### RECORDS FOR THE EXERCISE
*-*-*
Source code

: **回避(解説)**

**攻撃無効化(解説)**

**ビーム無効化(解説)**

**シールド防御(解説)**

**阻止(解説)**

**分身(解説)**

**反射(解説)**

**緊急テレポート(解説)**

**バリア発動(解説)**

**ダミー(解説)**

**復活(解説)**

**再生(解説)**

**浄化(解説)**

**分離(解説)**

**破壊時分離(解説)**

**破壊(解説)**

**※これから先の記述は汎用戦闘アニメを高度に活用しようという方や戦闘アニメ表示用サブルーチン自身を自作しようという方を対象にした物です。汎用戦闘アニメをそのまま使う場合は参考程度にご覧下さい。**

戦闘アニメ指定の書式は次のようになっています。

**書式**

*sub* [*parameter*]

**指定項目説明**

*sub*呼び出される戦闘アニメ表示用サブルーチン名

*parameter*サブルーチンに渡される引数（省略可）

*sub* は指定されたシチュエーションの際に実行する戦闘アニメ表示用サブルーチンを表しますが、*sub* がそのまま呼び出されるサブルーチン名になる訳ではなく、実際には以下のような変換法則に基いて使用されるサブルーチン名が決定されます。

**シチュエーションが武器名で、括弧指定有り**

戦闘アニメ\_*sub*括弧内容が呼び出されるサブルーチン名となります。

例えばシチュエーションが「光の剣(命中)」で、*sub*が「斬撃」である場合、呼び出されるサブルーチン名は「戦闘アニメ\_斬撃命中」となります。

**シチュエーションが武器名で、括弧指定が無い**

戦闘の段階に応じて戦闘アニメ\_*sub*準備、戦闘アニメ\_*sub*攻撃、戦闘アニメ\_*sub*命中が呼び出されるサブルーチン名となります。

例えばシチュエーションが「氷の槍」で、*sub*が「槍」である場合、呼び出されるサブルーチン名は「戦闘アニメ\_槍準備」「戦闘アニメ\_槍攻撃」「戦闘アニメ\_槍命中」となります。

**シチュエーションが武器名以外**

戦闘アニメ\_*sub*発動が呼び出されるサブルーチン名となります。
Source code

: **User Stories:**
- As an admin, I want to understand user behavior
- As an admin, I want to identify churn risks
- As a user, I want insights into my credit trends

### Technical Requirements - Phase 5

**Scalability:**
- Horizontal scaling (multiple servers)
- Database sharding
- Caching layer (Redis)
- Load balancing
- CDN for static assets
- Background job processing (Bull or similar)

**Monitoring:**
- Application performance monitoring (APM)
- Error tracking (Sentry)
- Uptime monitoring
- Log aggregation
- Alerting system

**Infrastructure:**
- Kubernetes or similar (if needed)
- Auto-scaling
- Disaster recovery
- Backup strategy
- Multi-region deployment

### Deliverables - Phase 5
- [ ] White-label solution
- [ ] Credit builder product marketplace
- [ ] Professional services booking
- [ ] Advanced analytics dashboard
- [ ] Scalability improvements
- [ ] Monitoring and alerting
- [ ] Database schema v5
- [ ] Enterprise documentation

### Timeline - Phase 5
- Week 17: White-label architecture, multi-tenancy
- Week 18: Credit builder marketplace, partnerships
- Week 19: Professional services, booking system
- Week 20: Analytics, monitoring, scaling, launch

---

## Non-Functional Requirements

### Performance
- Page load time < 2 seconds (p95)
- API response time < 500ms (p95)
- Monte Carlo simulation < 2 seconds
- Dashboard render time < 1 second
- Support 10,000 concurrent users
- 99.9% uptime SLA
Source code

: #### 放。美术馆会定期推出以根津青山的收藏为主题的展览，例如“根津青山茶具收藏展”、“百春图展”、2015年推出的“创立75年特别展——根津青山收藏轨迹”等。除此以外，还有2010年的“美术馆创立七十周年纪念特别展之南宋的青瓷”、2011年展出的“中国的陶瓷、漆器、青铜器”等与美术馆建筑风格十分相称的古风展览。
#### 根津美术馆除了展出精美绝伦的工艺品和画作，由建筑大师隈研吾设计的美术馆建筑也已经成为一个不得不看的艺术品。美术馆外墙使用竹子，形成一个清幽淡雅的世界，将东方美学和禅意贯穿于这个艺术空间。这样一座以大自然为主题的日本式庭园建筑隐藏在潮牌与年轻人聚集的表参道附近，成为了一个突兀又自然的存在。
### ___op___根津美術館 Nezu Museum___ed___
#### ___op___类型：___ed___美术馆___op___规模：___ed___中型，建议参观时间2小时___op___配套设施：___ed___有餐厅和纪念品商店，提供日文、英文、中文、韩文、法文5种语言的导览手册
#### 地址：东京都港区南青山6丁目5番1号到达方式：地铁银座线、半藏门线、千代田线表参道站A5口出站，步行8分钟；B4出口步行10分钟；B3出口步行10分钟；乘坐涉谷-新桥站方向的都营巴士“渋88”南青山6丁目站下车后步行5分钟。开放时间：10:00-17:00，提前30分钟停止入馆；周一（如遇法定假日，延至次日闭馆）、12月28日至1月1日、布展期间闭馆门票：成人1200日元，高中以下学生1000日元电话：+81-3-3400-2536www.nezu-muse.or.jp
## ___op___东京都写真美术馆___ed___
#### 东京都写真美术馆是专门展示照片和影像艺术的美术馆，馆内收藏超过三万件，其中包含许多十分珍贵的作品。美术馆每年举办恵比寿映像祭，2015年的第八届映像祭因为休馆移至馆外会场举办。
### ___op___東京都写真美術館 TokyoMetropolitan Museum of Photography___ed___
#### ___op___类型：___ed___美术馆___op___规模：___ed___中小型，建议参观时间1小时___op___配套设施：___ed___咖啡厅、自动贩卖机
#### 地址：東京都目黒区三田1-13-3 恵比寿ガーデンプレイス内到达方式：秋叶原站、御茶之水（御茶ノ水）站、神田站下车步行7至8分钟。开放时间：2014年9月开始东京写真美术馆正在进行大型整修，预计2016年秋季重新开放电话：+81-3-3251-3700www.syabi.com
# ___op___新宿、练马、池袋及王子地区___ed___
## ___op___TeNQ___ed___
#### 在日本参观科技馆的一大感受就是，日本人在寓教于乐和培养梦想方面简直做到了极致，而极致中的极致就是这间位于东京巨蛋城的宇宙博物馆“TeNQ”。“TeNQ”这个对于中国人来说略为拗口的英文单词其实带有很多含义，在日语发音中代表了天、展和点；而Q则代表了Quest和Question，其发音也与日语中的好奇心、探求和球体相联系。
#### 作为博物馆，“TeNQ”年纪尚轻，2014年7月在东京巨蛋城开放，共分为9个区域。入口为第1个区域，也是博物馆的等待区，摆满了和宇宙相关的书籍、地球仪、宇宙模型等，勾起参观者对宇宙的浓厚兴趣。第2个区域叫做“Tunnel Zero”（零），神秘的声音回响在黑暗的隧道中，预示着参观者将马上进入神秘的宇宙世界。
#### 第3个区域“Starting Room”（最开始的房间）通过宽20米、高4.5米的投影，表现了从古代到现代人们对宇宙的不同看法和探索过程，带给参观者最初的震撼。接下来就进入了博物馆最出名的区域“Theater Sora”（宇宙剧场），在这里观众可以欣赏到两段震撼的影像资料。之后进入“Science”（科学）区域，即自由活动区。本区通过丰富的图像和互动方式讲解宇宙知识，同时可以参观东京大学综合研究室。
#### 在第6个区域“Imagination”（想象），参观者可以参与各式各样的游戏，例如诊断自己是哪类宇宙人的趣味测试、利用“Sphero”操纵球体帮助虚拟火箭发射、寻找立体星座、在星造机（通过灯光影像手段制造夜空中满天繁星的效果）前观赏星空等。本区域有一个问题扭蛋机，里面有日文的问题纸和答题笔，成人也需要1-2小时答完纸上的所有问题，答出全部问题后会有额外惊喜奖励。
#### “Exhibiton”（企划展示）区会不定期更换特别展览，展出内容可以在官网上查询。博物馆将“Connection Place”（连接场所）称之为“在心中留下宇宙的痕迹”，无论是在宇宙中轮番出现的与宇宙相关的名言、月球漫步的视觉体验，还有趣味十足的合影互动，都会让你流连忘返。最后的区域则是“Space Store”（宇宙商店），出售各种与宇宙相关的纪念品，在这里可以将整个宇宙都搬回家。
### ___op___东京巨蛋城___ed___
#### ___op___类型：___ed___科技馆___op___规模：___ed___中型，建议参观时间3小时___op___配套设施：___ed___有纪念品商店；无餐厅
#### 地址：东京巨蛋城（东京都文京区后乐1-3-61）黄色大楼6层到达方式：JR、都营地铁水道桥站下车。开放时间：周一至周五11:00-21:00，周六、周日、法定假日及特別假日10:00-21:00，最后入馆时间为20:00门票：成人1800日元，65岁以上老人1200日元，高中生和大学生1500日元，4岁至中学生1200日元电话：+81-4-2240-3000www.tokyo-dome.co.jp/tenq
*-*-*
For every line of the records that has the word "White" in it, make a copy.

- [ ] White-label solution
- Week 17: White-label architecture, multi-tenancy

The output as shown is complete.